Added to the mix this time around are a couple of introspective tracks and two more instrumentals. On “Too Many Faces”, Frehley appears to address with his lyrics the kind of second thoughts he was having near the end of his second tenure with KISS, while on the acoustic-based “A Little Below the Angels” he references his bouts with alcohol and (for the second time, counting “Rock Soldiers” from Frehley’s Comet) his related DWI and reckless driving incidents. He delivers a bit of lyrical inspiration with “Change the World” and “It’s a Great Life”. The two instrumentals, “Space Bear” and “Genghis Khan”, are two fine excuses for Ace to stretch out his much-lauded guitar skills. His vocal skills, once an admitted weak point, sound much more confident than ever.
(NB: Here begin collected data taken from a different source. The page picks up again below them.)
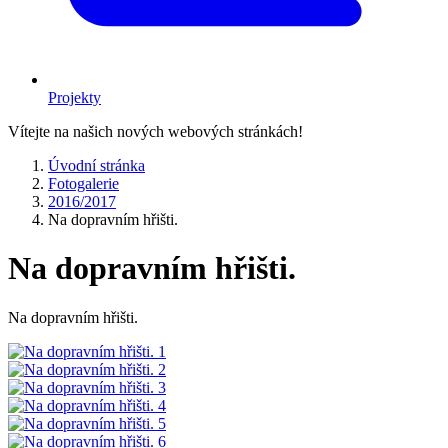
Projekty
Vítejte na našich nových webových stránkách!
Úvodní stránka
Fotogalerie
2016/2017
Na dopravním hřišti.
Na dopravním hřišti.
Na dopravním hřišti.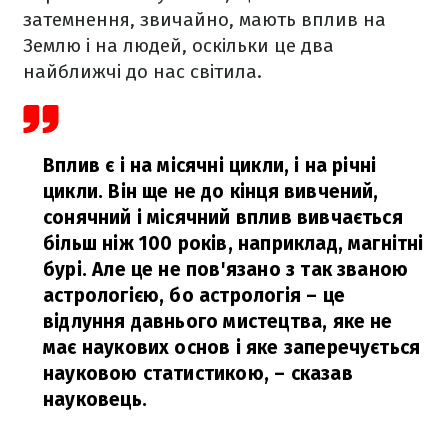
затемнення, звичайно, мають вплив на
Землю і на людей, оскільки це два
найближчі до нас світила.
Вплив є і на місячні цикли, і на річні
цикли. Він ще не до кінця вивчений,
сонячний і місячний вплив вивчається
більш ніж 100 років, наприклад, магнітні
бурі. Але це не пов'язано з так званою
астрологією, бо астрологія – це
відлуння давнього мистецтва, яке не
має наукових основ і яке заперечується
науковою статистикою,
– сказав
науковець.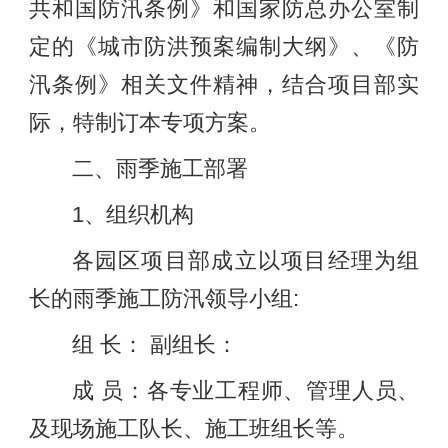
共和国防汛条例》和国家防总办公室制
定的《城市防洪预案编制大纲》、《防
汛条例》相关文件精神，结合项目部实
际，特制订本专项方案。
二、雨季施工部署
1、组织机构
各园区项目部成立以项目经理为组
长的雨季施工防汛领导小组:
组 长： 副组长：
成 员：各专业工程师、管理人员、
及现场施工队长、施工班组长等。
Ace didn’t miss a beat with Anomaly. Like the recent return-to-action albums from the Stooges, New York Dolls, and Mission of Burma, it was worth the decades-long wait. Five out of five stars.
#AceFrehley #KISS #OftenImitatedNeverDuplicated #FuckYouTommyThayer #AlbumReview
The current edition of Anomaly was reissued in 2017 by Ace’s current label, eOne in both CD, 2LP and digital formats.
I cite that track as the example because it was, after all, the opening number on Never Mind The Bollocks.
The current edition of the album includes “The Return Of The Space Bear” and an alternate version of “Pain In The Neck” as well as a previously unreleased track.